EXCERPTED TEXT
The idea of NCW is to collect intelligence for rapid processing, analysis, and interpretation and to share timely battlespace information between decision-makers at all command levels and the individual warfighter. NCW promises superiority in weapons systems' efficacy through the rapid distribution of information to each position within a theatre of operation. This is being achieved by distributing intelligence which is gathered by a multiplicity of highly advanced sensors carried by various platforms.
Much of the character of 21st century warfare will therefore be dominated by information warfare and long-range precision strike coupled with command and control. As it was widely stressed at the second Conference on European Defence held in Berlin last December, the European Armed Forces are now beginning to understand this strategy for present day and future joint warfare.

ROWS

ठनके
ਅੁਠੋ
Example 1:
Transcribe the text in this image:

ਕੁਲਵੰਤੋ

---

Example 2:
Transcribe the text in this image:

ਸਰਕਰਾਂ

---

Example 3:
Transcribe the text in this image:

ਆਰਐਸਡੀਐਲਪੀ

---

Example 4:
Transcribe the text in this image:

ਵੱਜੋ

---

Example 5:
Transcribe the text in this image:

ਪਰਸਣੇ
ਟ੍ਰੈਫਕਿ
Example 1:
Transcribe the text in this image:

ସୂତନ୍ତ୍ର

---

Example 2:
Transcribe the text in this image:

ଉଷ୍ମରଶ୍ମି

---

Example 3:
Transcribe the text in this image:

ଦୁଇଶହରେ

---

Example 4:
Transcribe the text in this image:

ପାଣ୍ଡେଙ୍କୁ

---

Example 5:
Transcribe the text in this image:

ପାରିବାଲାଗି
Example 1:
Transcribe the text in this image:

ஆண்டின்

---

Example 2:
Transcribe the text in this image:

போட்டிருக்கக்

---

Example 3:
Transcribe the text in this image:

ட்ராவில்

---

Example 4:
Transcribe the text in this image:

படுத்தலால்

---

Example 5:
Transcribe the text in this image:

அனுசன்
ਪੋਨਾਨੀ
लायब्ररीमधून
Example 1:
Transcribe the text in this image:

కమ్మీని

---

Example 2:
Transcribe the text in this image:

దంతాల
--
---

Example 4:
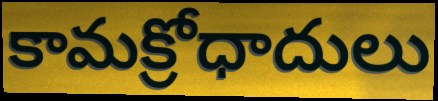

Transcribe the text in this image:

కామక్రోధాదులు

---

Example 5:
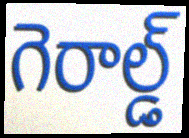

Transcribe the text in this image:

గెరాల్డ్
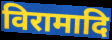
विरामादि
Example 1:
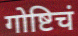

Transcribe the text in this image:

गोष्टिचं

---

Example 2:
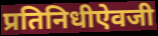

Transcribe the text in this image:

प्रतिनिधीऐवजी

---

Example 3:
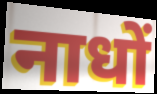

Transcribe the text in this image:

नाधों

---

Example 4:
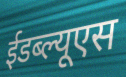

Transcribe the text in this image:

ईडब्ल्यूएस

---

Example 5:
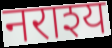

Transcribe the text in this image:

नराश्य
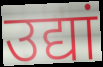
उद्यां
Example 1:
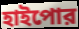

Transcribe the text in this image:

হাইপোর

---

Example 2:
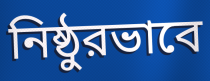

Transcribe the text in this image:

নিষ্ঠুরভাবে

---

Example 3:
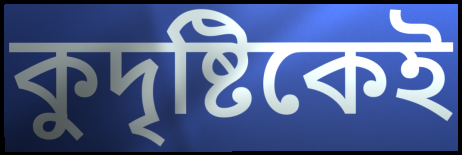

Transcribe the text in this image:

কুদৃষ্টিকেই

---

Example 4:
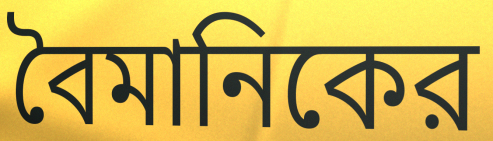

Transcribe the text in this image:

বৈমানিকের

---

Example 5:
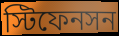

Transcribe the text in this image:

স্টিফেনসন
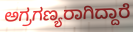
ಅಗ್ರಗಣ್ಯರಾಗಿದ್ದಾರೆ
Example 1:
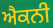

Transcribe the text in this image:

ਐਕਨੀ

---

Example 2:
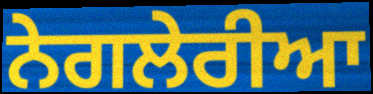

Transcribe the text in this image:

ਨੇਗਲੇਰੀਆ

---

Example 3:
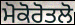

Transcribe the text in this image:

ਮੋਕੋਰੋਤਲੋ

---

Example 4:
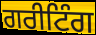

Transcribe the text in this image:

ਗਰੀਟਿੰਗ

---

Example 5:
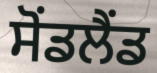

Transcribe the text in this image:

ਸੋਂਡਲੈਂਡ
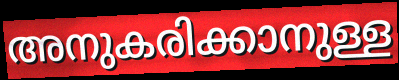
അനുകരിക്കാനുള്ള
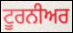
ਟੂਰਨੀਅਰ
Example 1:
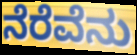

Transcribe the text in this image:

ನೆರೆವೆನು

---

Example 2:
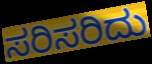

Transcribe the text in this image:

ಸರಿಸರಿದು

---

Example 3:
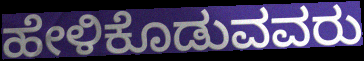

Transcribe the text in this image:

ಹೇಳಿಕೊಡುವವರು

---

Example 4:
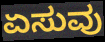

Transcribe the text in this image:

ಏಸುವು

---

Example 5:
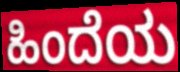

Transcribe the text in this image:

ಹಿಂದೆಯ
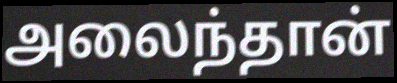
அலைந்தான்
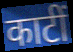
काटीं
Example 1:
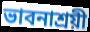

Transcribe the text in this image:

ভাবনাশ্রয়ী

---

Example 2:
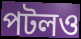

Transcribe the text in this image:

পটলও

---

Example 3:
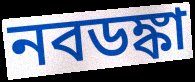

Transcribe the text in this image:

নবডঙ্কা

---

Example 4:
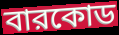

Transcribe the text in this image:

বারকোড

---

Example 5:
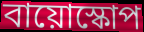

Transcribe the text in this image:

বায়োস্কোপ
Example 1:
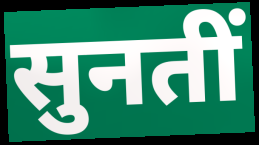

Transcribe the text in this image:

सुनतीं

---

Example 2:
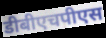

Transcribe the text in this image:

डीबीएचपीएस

TASKS TO COMPLETE
1 > Print the stretch of the network-centric warfare text from "The idea of" through "by various platforms.".
2 > Please carry on the passage about network-centric warfare from its final sentence, not the data.

RESULTS FOR EACH TASK
1 >
The idea of NCW is to collect intelligence for rapid processing, analysis, and interpretation and to share timely battlespace information between decision-makers at all command levels and the individual warfighter. NCW promises superiority in weapons systems' efficacy through the rapid distribution of information to each position within a theatre of operation. This is being achieved by distributing intelligence which is gathered by a multiplicity of highly advanced sensors carried by various platforms.

2 >
European Force Modernisation and C4ISR
In the present situation, European Armed Forces are effectively unable to count on a fast, accurate, and continual flow of Intelligence, Surveillance & Reconnaissance (ISR) data around the clock, this being due both to interoperability problems and the lack of longrange ISR platforms. This gap between US and European capabilities has been clearly outlined during the 2002 Afghan campaign, when armed Unmanned Aerial Vehicles (UAVs) were seen for the first time functioning together with manned aircraft and operating jointly with fused sensors over the battlefield. Also, the "War on Terror" shows that NCW can bring information superiority to the forces and allows them to close the sensor-to-shooter cycle.
Several European nations that are now moving towards NCW see the sensor fusion concept as the principal capability. It is generally agreed that...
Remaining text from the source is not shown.